I bought an old iPad2 for the purpose of viewing a Home Assistant dashboard via a web browser. My thinking was that the ability to browse the web was the sole requirement for a tablet for this purpose, but I was wrong: Home Assistant’s web pages apparently require a newer version of javascript than iOS 9.3.5 can handle, but the iPad 2 can only be updated to iOS 9.3.5.
So is it possible to flash a newer OS (e.g., linux) onto an old iPad 2? ChatGPT says it’s not possible because a bootloader exploit for the iPad 2 isn’t known, but ChatGPT is often wrong.
Hope you didn’t pay much.
Nope. You’re hosed. Can’t even put Linux on it. Great piece of hardware still, total trash.
You forgot jailbreaking
Nope. Won’t work. It did back in the day, but nothing will run on it anymore because the OS version required won’t install. I have an iPad 2, I’ve tried.
No doubt, the hardware could run Ubuntu Touch, alas Apple are dicks like that.
With no upstream support and not a lot of interest, old iDevices don’t have a lot of Linux support.
There’s very partial Linux for the iPad 1(G)but it’s far from a usable Linux OS. The openiboot bootloader that was behind the (short-lived, but longer-lived than I expected) effort to port Android to iPhones doesn’t have support for many devices.
If you want Linux on that thing, you’ll have to write the drivers and possibly the bootloader yourself. I don’t think it’s feasible.
There are two possible approaches to fixing this. The first is trying to jailbreak it and then installing a modern enough browser, the other is taking the HomeAssistant source code and rebuilding the frontend, forcing Safari 9 compatibility in the transpiler. I’m not sure if modern transpilers still support this old version of Javascript (that had plenty of Apple specific bugs and quirks as well at the time) but it’s maybe worth a shot.
Thanks for the suggestions, but you don’t sound too optimistic about them they they’re beyond my skill set anyway (except possibly jailbreaking).
Yeah, I’m afraid installing Linux on it will be a project that will require a lot of dedication and reverse engineering skills.
Transpiling Home Assistant into old Javascript may be your easiest bet, but no guarantees. The source code uses Babel to backport modern code for old browsers.

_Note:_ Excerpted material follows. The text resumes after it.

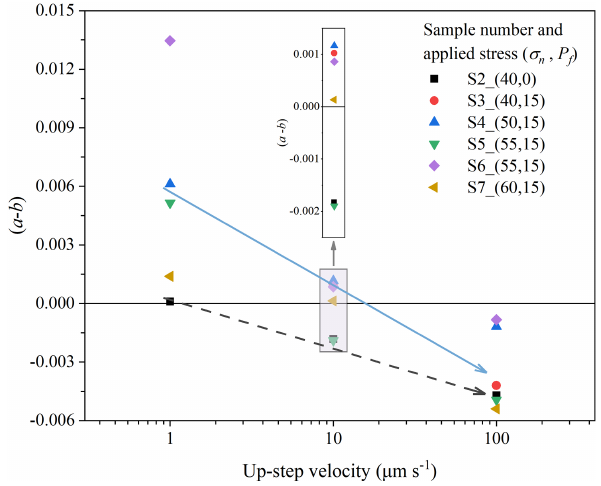
Figure 12. The (a − b) values obtained from experiments S2–S7 versus up-step velocity, showing a transition from velocity strength- ening to velocity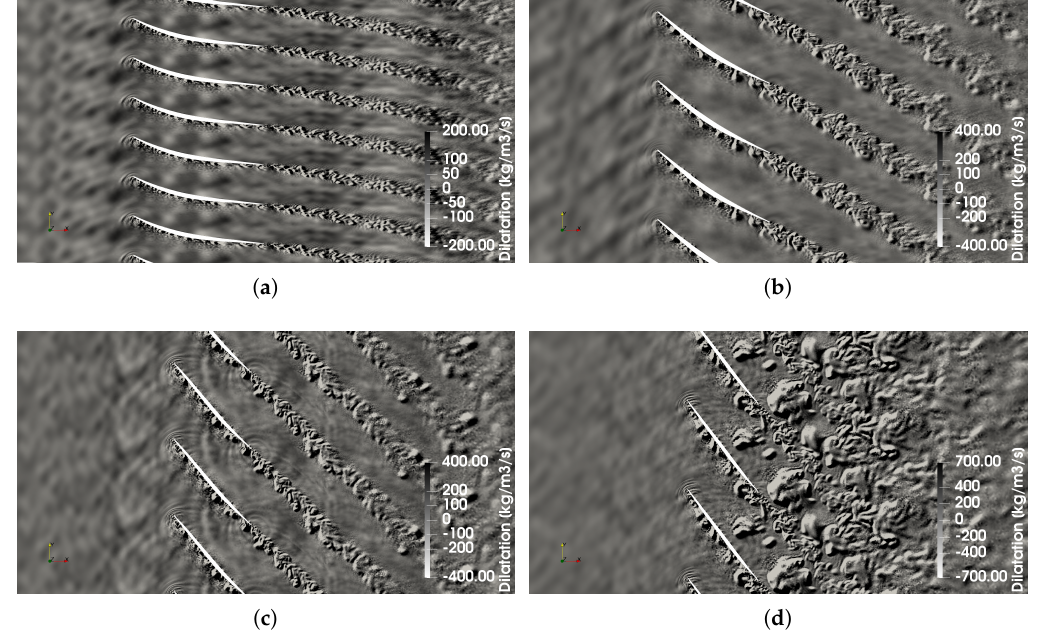
Figure 11. Dilatation ( ∂ρ / ∂ t ) contours in the rotor-locked reference frame at different spanwise positions: ( a ) 25%; ( b ) 50%; ( c ) 75%; ( d )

If you can build it with browser target
iOS >= 9.3
in the.browserslistrc
file, and run it instead of the official frontend, the old Safari browser on the iPad 2 should be able to run the dashboard and the last two versions of all other browsers.However, the comments in the browserlist config file do indicate that older Safari versions are excluded by default because of bugs in Safari, so your mileage may vary.
Honestly, I’m not sure if this is worth it. If you can trade the iPad in, you may be able to get an old Android tablet instead. Android tablets are generally cheaper and slower, but the browsers they support are usually years ahead of old iPads. For the latest version of Google Chrome, you’ll need Android 7, but if you can do with Firefox, Android 5.0 or up is all you need.
My experience is that the Home Assistant frontend can be quite heavy, so even if you do get it working, you may need to customise it and mess around to get the performance down to an acceptable level.
https://appledb.dev/device/iPad-2.html Select 9.3.5 and choose the jailbreak method you want. After that, download a newer browser with the jailbreak or even just run Linux on it.
What browsers are available for iOS 9.3? I’ve tried to look but couldn’t find much, and many of the old jailbreak repositories disappeared or dropped 9.3 years ago.